Клеветники Дюма не преминули заметить, что не тоска, а выгода толкнула Дюма на то, чтобы увезти на Сицилию воображаемого Жадена: ему платили построчно, а диалоги, в силу традиций французской полиграфии, приносят гораздо больше денег, нежели раздумья одинокого путешественника.

Наверное, читатель, вы думаете, что всё это нисколько не приближает нас к решению тайны картины "Дуэль после маскарада". Вы ошибётесь, ибо прежде всего необходимо понять человека, чтобы установить связь Дюма с этой тайной.

Надо понять писателя, который, сочиняя каждый день фельетон для газеты "Пресс" Эмиля де Жирардена, подписывал договора на ещё не придуманные романы, которые должны были публиковаться в шести других газетах: "Патри", "Сьекль", "Конститюсьонель", "Солей", "Эспри Пюблик" и "Коммерс".

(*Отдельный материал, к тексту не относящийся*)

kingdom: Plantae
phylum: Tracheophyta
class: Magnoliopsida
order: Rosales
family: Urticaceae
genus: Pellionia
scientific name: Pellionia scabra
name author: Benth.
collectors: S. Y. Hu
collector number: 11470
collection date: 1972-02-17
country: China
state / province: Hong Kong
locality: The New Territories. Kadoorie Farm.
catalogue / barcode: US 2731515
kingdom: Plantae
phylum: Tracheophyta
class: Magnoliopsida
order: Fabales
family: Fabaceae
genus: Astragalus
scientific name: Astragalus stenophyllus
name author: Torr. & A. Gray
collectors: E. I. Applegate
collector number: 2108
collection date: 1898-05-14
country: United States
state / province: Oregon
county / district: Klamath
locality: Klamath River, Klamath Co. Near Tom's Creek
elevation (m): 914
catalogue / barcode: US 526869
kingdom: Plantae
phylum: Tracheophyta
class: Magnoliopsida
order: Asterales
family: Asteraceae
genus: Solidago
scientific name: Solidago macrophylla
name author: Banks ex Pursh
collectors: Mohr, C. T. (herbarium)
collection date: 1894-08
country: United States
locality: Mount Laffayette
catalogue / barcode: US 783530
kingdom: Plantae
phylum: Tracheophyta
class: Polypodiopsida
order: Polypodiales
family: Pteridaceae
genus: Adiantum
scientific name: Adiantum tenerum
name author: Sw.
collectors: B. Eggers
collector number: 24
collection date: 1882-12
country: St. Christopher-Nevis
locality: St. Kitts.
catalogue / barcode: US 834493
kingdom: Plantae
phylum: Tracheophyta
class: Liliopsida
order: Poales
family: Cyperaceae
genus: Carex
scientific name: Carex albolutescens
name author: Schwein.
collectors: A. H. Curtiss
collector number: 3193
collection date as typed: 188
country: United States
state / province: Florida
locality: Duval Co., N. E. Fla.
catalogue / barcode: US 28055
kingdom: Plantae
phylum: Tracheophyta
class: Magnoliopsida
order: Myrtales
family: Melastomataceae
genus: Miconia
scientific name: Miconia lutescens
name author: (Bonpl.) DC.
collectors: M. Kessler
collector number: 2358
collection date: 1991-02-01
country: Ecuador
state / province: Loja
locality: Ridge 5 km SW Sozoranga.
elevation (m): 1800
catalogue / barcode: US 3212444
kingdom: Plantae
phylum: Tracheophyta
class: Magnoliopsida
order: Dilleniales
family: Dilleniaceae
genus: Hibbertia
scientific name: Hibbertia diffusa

Дюма успел написать лишь заголовки этих шести новых романов, они уже были объявлены нетерпеливой публике, когда все узнали, что их автор намеревается поехать в Испанию, где будет присутствовать на бракосочетании герцога де Монпансье с принцессой Изабеллой, после чего отправится в Алжир.

Напуганный этим известием, заместитель директора газеты "Пресс" примчался к Дюма.

- Ах, вы всё-таки не уехали!

- Мне было бы трудно это отрицать, - возразил Дюма.

- Хорошо, я боялся, как бы вы в самом деле не уехали в Испанию, - с облегчением вздохнул заместитель, вытирая со лба пот.

- Я уезжаю только завтра.

- Как?! Вы уезжаете, бросив посередине "Жозефа Бальзамо"?

- Ваши читатели подождут.

- У нас с вами контракт.

- Ах да, верно. Я подписывал какую-то бумагу. Ну и что в ней сказано?

- Что ваш роман-фельетон не должен прерываться, а вы не имеете права брать на себя никаких других обязательств, пока его не закончите.

- Да, что-то припоминаю.

- Ну что ж, я рад, что услышал это от вас, мой дорогой Дюма. Наш тираж увеличился почти втрое. Наши читатели без ума от "Жозефа Бальзамо".

- Правда? В таком случае, я уверен, что они дождутся моего возвращения.

- Вы настаиваете на отъезде?

- Еду завтра, как решил.

- А как же контракт?

- Он гласит, что книга должна быть закончена, и я закончу её.

- Когда же?

- Сейчас! Смотрите, что я напишу.

Заместитель директора наклонился и прочёл, что Дюма написал: "Жозеф Бальзамо, обессиленный, рухнул на землю. Он закрыл глаза и испустил дух".

- Он умирает? Он вправду умер?

- Как сами видите, - спокойно ответил Дюма, вытирая перо.

- Вы его убили. Убили сознательно. Это чудовищно!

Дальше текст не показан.